Epps, introduced as a pummeling street thug, maintains a swaggering boxer's stance throughout the film, convincing as potential raw talent.  Director Charles S. Dutton adds genial support as Felix, a retired coach dragged back into sports by Jackie's fondness and admiration.  It's entertaining to see Shalhoub take and deliver on an uncharacteristic bad guy role and Cortese also serves up able support with his blustering misogyny.  Daly's solid as a likable Cleveland sportscaster serving as Jackie's moral compass.  Kerry Washington ("The Human Stain") has little to do as Jackie's fellow secretary who becomes Shaw's love interest.

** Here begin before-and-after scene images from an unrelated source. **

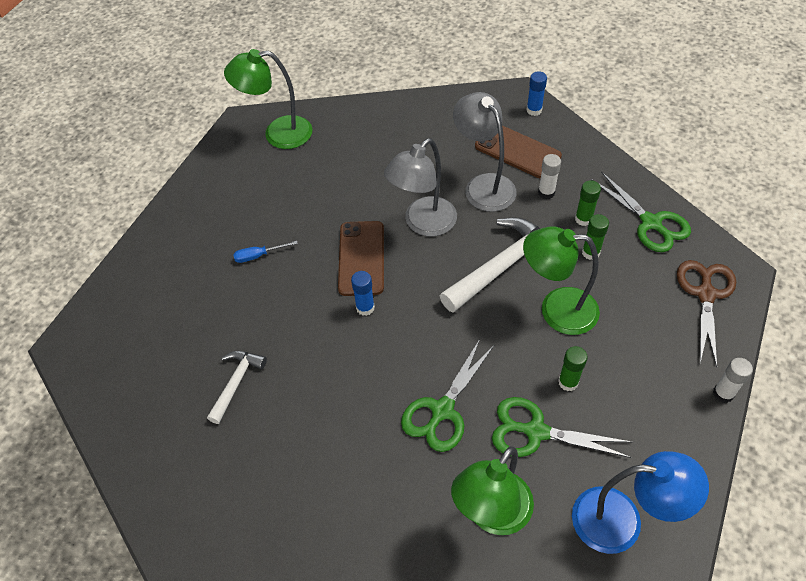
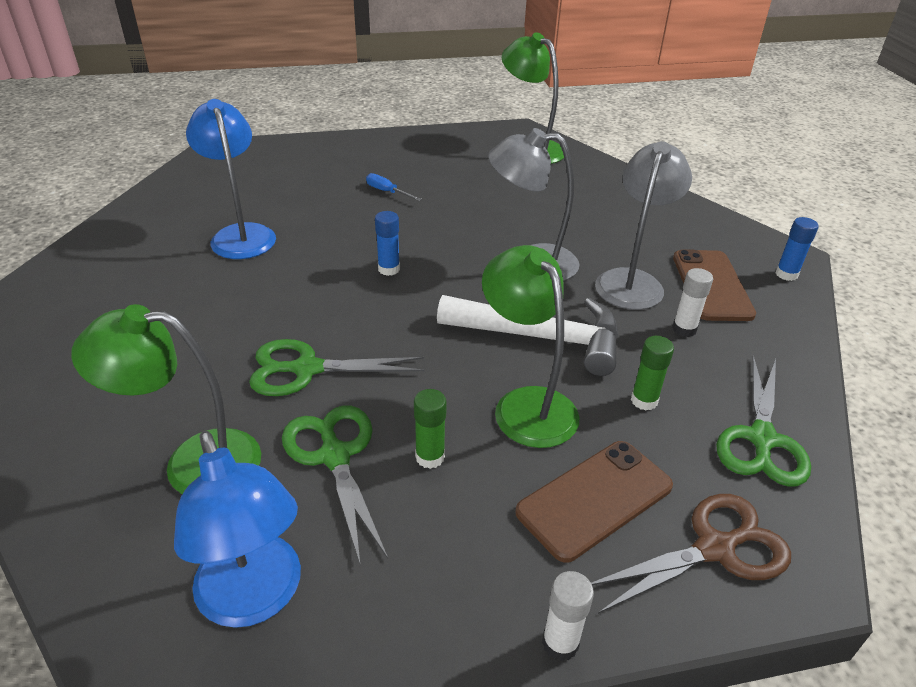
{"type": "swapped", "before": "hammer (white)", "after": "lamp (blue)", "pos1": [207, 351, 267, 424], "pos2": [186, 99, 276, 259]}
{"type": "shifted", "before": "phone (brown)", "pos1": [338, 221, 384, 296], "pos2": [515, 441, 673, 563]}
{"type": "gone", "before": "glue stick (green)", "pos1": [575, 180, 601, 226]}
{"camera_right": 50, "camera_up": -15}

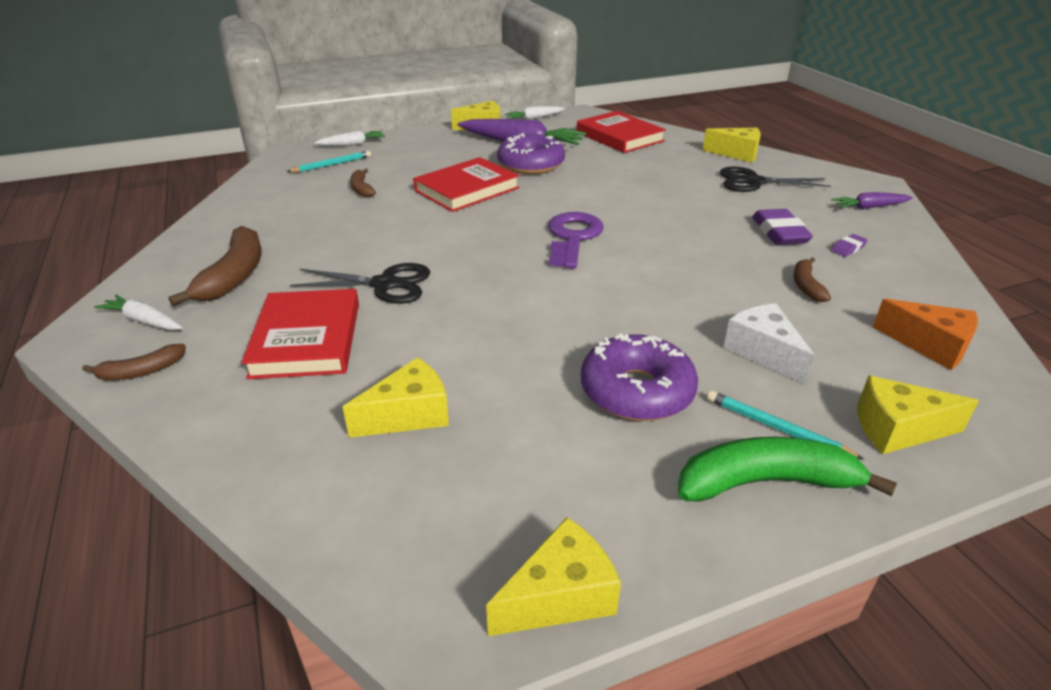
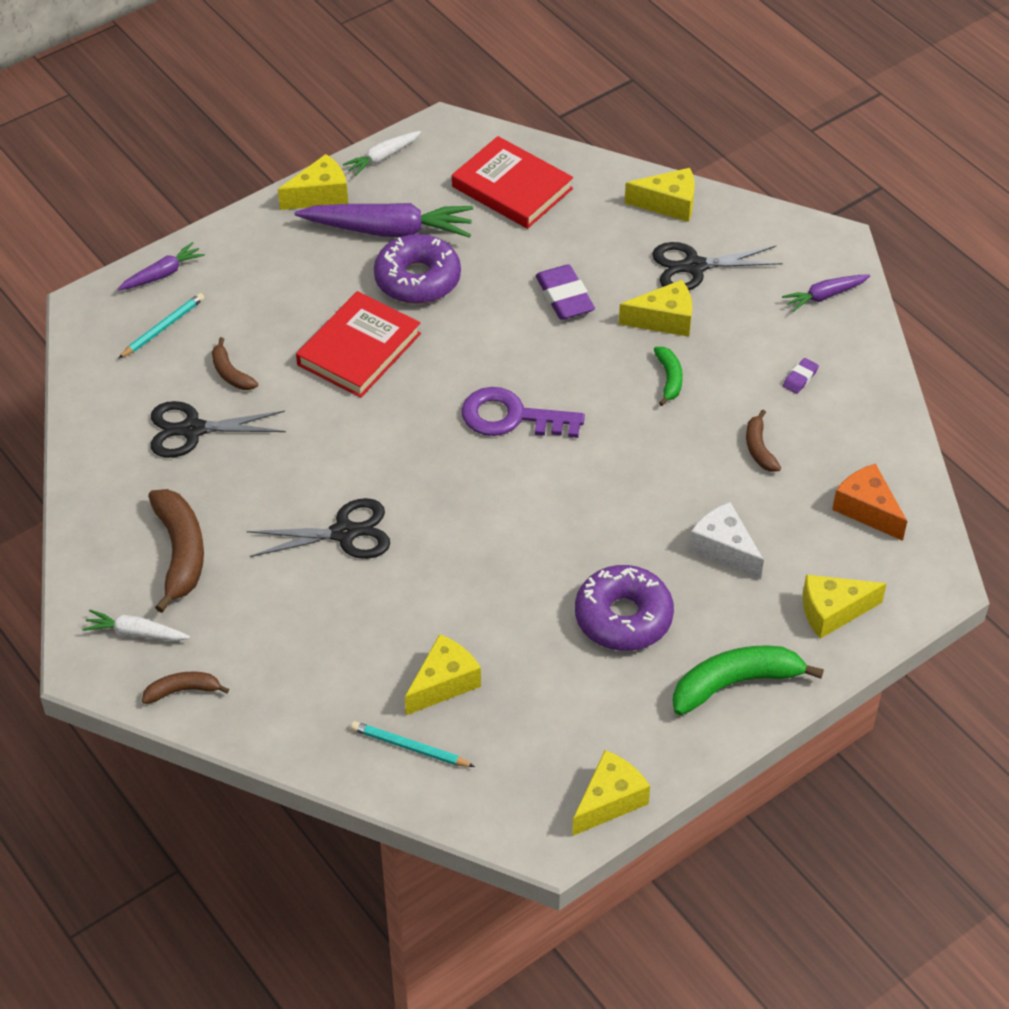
{"type": "repainted", "before": "carrot (white)", "after": "carrot (purple)", "pos1": [314, 130, 385, 146], "pos2": [118, 242, 205, 290]}
{"type": "rotated", "before": "banana (brown)", "pos1": [82, 344, 186, 380], "pos2": [142, 672, 229, 704], "turn": -150}
{"type": "new", "after": "scissors (black)", "pos2": [151, 401, 286, 458]}
{"type": "shifted", "before": "pencil (turquoise)", "pos1": [707, 391, 865, 460], "pos2": [351, 721, 475, 767]}
{"type": "rotated", "before": "key (purple)", "pos1": [548, 212, 604, 269], "pos2": [462, 387, 585, 438], "turn": -75}
{"type": "shifted", "before": "eraser (purple)", "pos1": [752, 209, 813, 245], "pos2": [535, 264, 595, 320]}
{"type": "new", "after": "cheese (yellow)", "pos2": [619, 280, 692, 337]}
{"type": "new", "after": "banana (green)", "pos2": [654, 347, 683, 406]}
{"type": "rotated", "before": "cheese (orange)", "pos1": [873, 299, 978, 370], "pos2": [832, 464, 907, 541], "turn": -150}
{"type": "gone", "before": "book (red)", "pos1": [241, 289, 359, 379]}
{"camera_right": -15, "camera_up": 15}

As adapted by Cheryl Edwards ("Save the Last Dance") with Jackie Kallen, facts are massaged to pump up the drama (the real Kallen began as an entertainment journalist).  Edwards presents Kallen's smarts in a switcheroo scene involving a glass of orange juice and the unlikeliness of the underdog boxer/coach/manager trio by having the characters compete for control of a car radio.  Dutton paces the film well, but he milks more tension in his press conference scenes than he does in the ring and the film's transitions don't always flow well, a disservice to the performances.  Ruth E. Carter ("Daddy Day Care") gives Ryan an 80's bondage style with leather and clothes featuring cutouts and lacing.  Original Music by Michael Kamen ("Open Range") is a muted version of the "Rocky" school.

"Against the Ropes" is better than its continual delays would suggest but it is unfortunate that the time wasn't spent giving the film a few more polishes.